◆ **WORK REQUIRED**
Please give back, exactly as written, only the line containing "potted plant: none" and every line after it until the data below ends.

◆ **DATA SUPPLIED**
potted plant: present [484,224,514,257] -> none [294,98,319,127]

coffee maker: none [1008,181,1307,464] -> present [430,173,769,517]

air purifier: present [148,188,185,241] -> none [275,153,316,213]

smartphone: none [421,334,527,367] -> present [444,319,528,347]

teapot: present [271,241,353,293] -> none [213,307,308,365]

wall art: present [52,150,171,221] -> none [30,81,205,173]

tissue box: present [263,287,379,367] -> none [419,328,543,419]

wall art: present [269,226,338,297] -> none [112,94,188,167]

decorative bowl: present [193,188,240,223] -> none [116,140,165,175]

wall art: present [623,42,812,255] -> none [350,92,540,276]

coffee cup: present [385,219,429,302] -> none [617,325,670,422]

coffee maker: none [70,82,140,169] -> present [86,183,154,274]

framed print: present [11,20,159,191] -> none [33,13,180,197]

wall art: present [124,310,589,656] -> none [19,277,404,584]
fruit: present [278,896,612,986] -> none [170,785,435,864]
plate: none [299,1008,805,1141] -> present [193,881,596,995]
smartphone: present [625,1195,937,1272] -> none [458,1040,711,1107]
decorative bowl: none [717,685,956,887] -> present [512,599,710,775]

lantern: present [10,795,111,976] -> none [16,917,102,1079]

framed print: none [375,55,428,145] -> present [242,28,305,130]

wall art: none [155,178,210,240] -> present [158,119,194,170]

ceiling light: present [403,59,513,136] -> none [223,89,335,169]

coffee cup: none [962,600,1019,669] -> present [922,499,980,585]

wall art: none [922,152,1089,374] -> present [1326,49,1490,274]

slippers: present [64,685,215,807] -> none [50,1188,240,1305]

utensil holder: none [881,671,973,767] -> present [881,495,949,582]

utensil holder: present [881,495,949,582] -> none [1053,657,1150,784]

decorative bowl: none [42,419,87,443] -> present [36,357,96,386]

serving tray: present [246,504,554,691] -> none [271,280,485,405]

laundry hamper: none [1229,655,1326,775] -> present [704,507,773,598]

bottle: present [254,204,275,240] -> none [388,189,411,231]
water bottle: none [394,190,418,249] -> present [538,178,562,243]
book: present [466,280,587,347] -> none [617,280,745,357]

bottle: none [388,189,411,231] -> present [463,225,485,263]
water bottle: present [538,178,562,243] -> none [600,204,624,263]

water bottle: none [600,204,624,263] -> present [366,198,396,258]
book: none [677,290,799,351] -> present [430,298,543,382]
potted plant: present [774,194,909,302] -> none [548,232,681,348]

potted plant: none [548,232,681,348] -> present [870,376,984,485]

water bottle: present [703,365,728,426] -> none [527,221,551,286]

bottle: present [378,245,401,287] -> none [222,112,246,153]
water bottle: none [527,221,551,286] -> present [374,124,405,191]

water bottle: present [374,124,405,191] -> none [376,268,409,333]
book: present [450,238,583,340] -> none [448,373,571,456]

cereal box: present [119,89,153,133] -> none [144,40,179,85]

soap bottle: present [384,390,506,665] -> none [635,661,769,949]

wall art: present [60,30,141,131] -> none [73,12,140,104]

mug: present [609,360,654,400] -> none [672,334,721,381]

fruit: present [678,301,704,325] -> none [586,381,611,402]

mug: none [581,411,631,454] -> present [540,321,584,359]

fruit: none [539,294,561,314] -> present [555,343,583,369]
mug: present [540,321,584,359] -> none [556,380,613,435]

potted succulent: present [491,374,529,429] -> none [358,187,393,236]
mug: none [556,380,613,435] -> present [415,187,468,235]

◆ **EXPECTED ANSWER**
potted plant: none [548,232,681,348] -> present [870,376,984,485]

water bottle: present [703,365,728,426] -> none [527,221,551,286]

bottle: present [378,245,401,287] -> none [222,112,246,153]
water bottle: none [527,221,551,286] -> present [374,124,405,191]

water bottle: present [374,124,405,191] -> none [376,268,409,333]
book: present [450,238,583,340] -> none [448,373,571,456]

cereal box: present [119,89,153,133] -> none [144,40,179,85]

soap bottle: present [384,390,506,665] -> none [635,661,769,949]

wall art: present [60,30,141,131] -> none [73,12,140,104]

mug: present [609,360,654,400] -> none [672,334,721,381]

fruit: present [678,301,704,325] -> none [586,381,611,402]

mug: none [581,411,631,454] -> present [540,321,584,359]

fruit: none [539,294,561,314] -> present [555,343,583,369]
mug: present [540,321,584,359] -> none [556,380,613,435]

potted succulent: present [491,374,529,429] -> none [358,187,393,236]
mug: none [556,380,613,435] -> present [415,187,468,235]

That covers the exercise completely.